顔だけではない。着ている衣服さえも違っていた。
丸い顔に愛嬌のあるアーモンドの瞳。加えて、服装はスカートに暖かそうなニットを着込んでいる。
「これで、ばれないだろ」
もし誰か常識のある人が見ていたら、自分の目を疑うかもしれない。魔術かなんかだと答える輩はいないだろう。そんなものは存在しない、きっと口を揃えてそう答えるからだ。
しかし、タキチの血相が変えた。
「後ろでヤツが見ているかもしれないのに、なんて無茶を」
「ヤツだななんて大袈裟な。ここまで姿かたちを変えりゃあ、違う人間だと思うさ」
「言いたかないが、その格好に革靴は似合わんぜ」
タキチが指摘すると、きっちゃんは歩きながら再び闇に姿を隠す。そして街灯に照らされる頃にはキャメル色のブーツに履物が変わっていた。
「上手かろう。俺の術は」
「女の恰好なら、私だ」
「私の術は」
誇らしげな友人を、タキチは愛おしそうに見やる。
「十年よりも、もっと前からきっちゃんの技は俺には敵わないよ」
二人は十年の歳月を感じさせない距離で歩みを止めない。しかし、進んでも進んでもついてくる足跡は消えなかった。
むしろ、一人分増えたのだ。
もう一人もヒールだが、気配を感じさせない足音。
「増えたな」
「やばいぞ」
きっちゃんとタキチは再び顔を見合わせる。歩きながら、この素振りももう飽きたころだった。

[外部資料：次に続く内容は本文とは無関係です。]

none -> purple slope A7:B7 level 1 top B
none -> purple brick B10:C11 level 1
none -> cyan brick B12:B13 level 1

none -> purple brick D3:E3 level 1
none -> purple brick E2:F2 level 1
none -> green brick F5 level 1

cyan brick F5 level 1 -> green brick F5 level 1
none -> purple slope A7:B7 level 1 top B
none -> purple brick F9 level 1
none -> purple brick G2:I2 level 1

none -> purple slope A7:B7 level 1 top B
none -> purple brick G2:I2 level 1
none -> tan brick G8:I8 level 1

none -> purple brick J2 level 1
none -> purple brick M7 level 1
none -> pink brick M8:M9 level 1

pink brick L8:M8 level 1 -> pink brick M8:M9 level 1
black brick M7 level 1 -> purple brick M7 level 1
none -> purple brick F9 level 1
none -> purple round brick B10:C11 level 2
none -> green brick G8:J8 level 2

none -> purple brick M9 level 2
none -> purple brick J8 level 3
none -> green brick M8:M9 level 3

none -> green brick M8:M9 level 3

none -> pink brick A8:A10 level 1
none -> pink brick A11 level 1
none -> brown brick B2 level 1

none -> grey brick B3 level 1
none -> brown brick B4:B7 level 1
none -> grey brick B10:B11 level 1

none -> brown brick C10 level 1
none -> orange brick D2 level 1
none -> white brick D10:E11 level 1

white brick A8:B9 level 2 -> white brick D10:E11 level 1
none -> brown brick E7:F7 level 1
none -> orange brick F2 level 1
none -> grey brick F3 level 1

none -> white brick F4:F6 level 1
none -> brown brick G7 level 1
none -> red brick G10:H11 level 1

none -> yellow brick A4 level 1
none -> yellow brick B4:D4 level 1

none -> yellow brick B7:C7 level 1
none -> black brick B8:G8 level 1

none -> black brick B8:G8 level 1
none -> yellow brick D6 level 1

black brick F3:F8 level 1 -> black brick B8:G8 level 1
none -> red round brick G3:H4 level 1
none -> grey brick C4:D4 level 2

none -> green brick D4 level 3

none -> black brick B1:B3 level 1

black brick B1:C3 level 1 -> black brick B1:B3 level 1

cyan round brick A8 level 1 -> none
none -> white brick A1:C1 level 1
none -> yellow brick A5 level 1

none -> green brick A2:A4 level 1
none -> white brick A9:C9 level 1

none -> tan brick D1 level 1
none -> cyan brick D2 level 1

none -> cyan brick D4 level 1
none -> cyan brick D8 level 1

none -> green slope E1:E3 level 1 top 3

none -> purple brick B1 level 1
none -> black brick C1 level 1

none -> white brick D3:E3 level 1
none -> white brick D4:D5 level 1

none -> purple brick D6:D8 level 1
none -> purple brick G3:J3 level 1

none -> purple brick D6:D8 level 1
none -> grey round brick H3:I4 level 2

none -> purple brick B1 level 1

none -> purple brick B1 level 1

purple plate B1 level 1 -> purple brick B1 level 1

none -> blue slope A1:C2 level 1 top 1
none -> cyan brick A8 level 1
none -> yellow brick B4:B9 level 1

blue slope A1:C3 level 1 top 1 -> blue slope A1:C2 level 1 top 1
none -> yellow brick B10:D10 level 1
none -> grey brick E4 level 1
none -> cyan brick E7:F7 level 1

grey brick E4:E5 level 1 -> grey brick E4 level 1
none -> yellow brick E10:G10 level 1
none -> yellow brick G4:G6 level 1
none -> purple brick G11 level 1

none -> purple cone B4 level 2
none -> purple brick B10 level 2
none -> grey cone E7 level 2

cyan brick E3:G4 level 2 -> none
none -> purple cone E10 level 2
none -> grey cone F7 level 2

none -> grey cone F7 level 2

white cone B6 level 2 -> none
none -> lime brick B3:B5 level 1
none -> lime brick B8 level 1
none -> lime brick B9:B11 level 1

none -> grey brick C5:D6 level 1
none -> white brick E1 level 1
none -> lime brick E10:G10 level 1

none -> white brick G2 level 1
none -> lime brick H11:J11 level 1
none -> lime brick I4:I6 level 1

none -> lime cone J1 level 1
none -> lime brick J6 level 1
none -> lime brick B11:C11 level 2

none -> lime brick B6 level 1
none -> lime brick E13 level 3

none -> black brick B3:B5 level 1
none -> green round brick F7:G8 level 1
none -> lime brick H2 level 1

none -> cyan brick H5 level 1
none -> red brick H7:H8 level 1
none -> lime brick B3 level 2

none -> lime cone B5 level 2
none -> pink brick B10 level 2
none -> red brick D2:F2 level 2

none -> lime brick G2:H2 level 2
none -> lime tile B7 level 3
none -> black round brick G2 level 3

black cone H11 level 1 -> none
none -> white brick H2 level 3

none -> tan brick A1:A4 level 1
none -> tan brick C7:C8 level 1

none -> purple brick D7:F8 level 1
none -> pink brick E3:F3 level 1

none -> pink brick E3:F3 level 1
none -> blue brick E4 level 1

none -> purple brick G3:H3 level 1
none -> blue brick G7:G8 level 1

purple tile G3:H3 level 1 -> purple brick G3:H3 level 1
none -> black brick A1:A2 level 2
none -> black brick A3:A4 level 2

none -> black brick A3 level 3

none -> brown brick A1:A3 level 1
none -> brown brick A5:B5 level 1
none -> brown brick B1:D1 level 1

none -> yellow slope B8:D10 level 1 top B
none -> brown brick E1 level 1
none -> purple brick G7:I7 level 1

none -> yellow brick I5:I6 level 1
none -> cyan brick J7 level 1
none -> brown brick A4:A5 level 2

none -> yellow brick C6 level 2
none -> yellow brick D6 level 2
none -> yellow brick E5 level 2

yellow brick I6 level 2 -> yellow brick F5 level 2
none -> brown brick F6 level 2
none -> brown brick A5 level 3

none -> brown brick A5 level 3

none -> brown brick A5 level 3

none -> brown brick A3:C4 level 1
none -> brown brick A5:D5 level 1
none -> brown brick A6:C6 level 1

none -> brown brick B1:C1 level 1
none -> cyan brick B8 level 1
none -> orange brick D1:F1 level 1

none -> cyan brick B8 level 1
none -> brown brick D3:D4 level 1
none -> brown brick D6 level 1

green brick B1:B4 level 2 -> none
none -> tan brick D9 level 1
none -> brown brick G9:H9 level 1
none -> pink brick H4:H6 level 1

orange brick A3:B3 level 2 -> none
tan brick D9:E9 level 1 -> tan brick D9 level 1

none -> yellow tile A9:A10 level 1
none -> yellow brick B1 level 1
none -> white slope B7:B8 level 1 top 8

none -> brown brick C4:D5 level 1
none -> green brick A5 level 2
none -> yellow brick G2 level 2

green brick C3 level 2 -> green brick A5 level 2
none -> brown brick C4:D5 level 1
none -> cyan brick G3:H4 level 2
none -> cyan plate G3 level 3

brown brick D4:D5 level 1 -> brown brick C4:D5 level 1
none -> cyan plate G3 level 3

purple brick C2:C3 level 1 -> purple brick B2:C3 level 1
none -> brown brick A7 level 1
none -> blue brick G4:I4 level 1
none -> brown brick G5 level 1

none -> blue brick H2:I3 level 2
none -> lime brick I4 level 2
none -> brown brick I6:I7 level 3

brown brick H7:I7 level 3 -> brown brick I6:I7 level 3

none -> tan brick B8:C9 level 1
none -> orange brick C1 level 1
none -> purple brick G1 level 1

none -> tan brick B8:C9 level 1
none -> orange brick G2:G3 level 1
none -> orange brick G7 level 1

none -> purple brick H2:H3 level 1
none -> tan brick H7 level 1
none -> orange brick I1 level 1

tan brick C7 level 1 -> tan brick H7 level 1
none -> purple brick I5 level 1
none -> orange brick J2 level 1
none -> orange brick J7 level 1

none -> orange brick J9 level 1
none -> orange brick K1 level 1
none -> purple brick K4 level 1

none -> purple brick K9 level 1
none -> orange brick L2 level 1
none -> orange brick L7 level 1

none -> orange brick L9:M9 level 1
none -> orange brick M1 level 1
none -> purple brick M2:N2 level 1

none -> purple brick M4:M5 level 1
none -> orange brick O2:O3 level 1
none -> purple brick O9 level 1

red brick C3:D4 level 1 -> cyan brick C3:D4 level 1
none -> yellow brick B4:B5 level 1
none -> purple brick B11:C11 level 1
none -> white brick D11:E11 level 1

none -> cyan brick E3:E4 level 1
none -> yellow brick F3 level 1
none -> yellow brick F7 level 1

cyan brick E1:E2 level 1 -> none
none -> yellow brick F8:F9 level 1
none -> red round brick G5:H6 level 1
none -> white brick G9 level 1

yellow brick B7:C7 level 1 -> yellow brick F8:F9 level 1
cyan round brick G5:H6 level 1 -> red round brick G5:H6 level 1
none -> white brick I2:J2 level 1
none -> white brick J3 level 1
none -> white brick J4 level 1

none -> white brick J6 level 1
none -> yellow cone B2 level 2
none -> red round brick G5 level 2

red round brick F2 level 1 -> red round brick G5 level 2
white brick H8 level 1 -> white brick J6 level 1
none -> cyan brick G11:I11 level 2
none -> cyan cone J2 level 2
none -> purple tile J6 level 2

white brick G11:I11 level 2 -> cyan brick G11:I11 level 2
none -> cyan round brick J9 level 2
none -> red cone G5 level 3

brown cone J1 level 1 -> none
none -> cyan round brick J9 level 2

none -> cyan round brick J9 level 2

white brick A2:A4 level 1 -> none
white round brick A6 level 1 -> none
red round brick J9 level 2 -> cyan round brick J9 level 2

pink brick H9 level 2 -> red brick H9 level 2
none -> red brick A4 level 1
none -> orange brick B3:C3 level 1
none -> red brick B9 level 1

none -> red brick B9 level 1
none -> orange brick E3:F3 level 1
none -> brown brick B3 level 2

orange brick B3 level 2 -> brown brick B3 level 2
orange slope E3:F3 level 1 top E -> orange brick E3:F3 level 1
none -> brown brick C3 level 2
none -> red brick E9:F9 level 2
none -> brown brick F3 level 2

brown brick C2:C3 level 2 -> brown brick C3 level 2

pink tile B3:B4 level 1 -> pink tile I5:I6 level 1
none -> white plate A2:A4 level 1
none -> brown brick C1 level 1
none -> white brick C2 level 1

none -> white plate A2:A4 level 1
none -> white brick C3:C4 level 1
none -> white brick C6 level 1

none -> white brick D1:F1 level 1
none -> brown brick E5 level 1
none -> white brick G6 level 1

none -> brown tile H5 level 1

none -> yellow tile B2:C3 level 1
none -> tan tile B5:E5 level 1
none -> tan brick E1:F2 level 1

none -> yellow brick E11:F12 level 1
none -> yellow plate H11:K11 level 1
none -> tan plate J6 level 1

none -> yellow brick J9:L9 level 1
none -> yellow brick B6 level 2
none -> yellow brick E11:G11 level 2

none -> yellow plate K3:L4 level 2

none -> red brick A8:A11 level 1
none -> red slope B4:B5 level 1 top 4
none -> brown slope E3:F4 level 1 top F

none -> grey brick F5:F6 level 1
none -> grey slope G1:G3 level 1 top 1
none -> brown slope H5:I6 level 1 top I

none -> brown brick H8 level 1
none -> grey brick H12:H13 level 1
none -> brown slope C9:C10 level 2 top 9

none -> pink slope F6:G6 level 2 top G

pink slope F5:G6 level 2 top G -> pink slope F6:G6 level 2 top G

金はちゃんと払った。なのになぜこんな目に合わなきゃならない。
きっちゃんはまだしも、大柄なタキチをつけ回すなんて正気ではない。人間の恨みを買うことはここ3000年、やりたい放題してきたが、ここ最近は悪事をしていないはずだ。
「弱ったなあ」
「殺して食っちまうか」
タキチが物騒なことを言う。しかし、まんざらでもないような雰囲気だった。
埒が明かない。延々と町を歩くことは出来ない。
「タキチ」
「おう」
男の口から覗く歯が、獣の如く鋭く光る。